In 1866, the delegation from the black church applied for letters of dismission and were to be allowed to secede and form a separate and distinct body. Their request was postponed awaiting a decision of the legislature on that subject. On March 10, 66 female Blacks and 23 male Blacks, members of the “colored church” were granted letters of dismission, at their request. But April 8, Zion Baptist Church was formally organized by Rev. Ephraim B Rucker, who had been licensed by the mother church. That church continues to this day in Marietta.

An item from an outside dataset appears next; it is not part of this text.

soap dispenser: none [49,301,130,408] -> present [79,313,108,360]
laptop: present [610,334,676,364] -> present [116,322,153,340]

I looked for but was unable find Ephraim B Rucker anywhere in the 1870 census. I did find an Emily Rucker, female, age 34, Black, listed as field hand living alone with a small child in Marietta in 1870. The name Rucker is associated with Ruckersville in Elbert County Georgia, the county where the Dobbs family lived before settling in Cobb County.

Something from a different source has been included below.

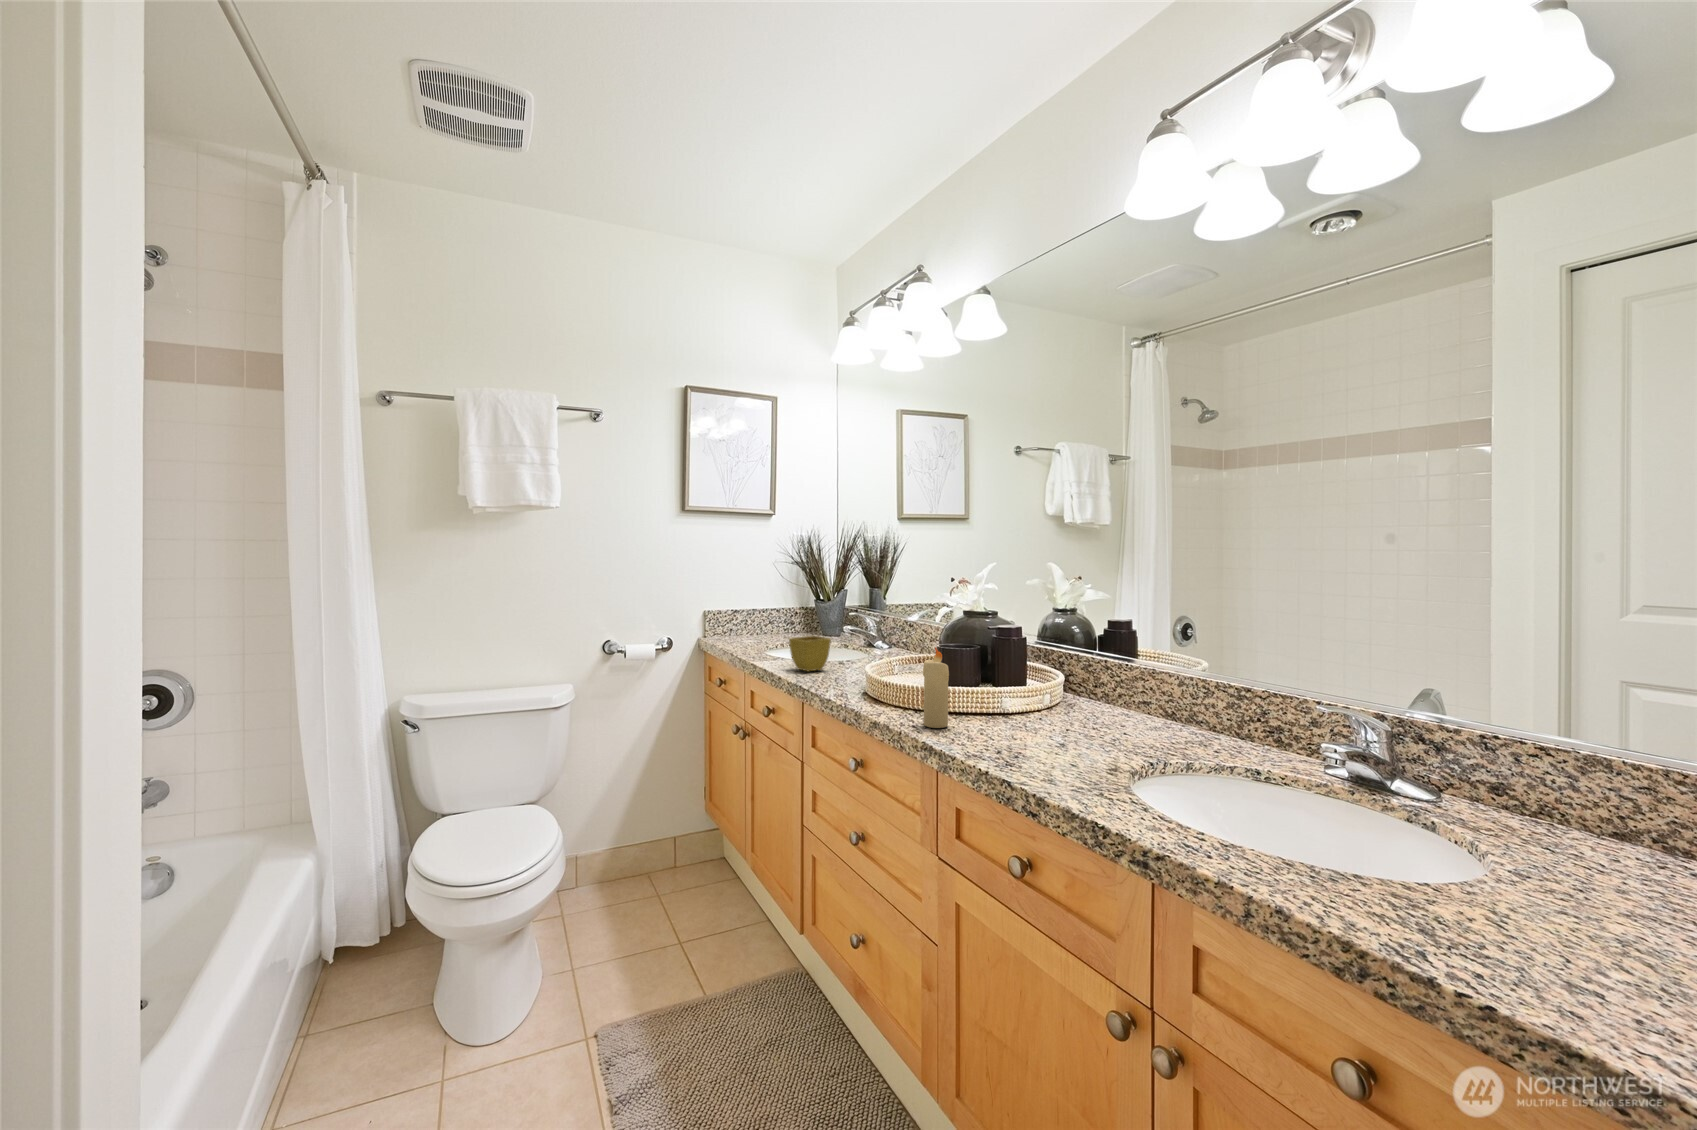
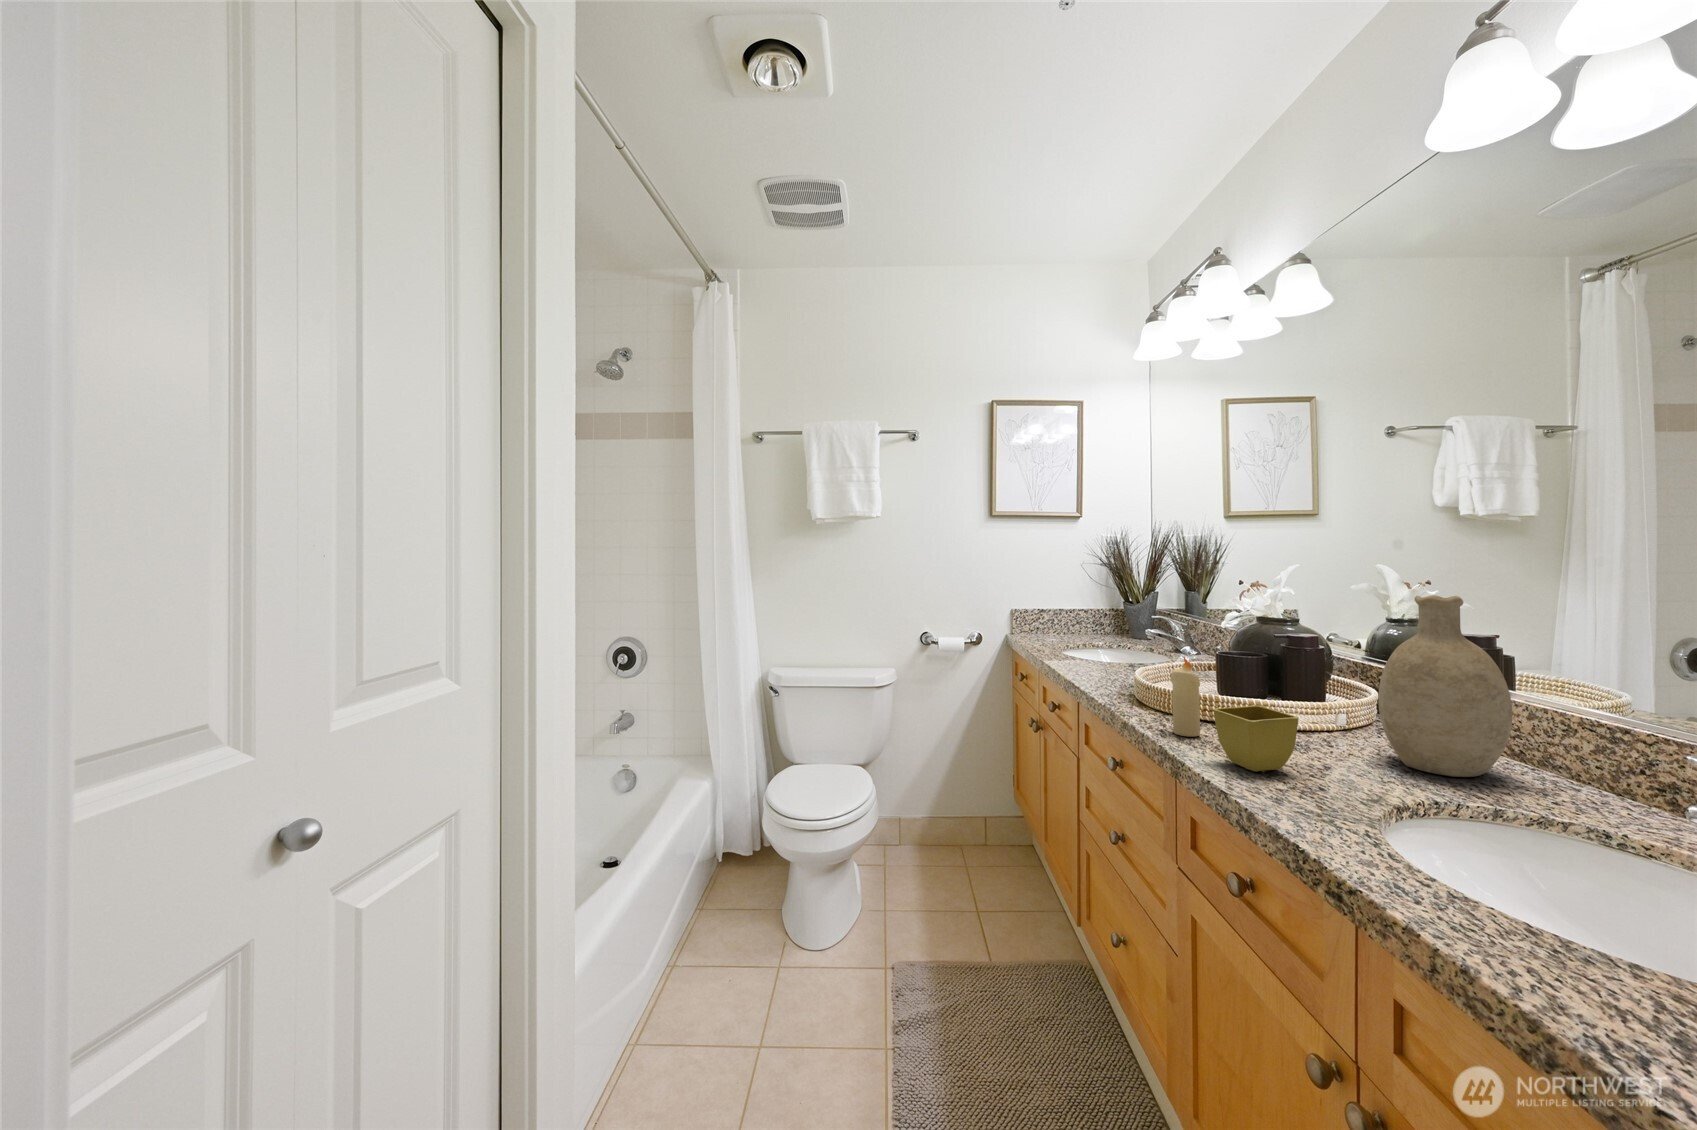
decorative vase: none [1090,584,1181,739] -> present [1378,595,1512,777]
flower pot: present [789,636,831,672] -> present [1213,706,1299,771]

After the Civil War, there is no further mention of the Dobbs family in the book until 1928. Miller writes: “The church closed out its year with a proper memorial in the minutes to Mrs. Mattie J. Dobbs, who was born the year the church was originated and joined the church in 1858. Married to David J Dobbs, former church clerk, she had lived to age 93, 51 years as a widow.”

This was my great, great-grandmother, Martha Josephine Prothro Dobbs. She and David J Dobbs were married in South Carolina in 1857 and moved to Cobb County in 1858. She was a member of the First Baptist Church of Marietta for 70 years.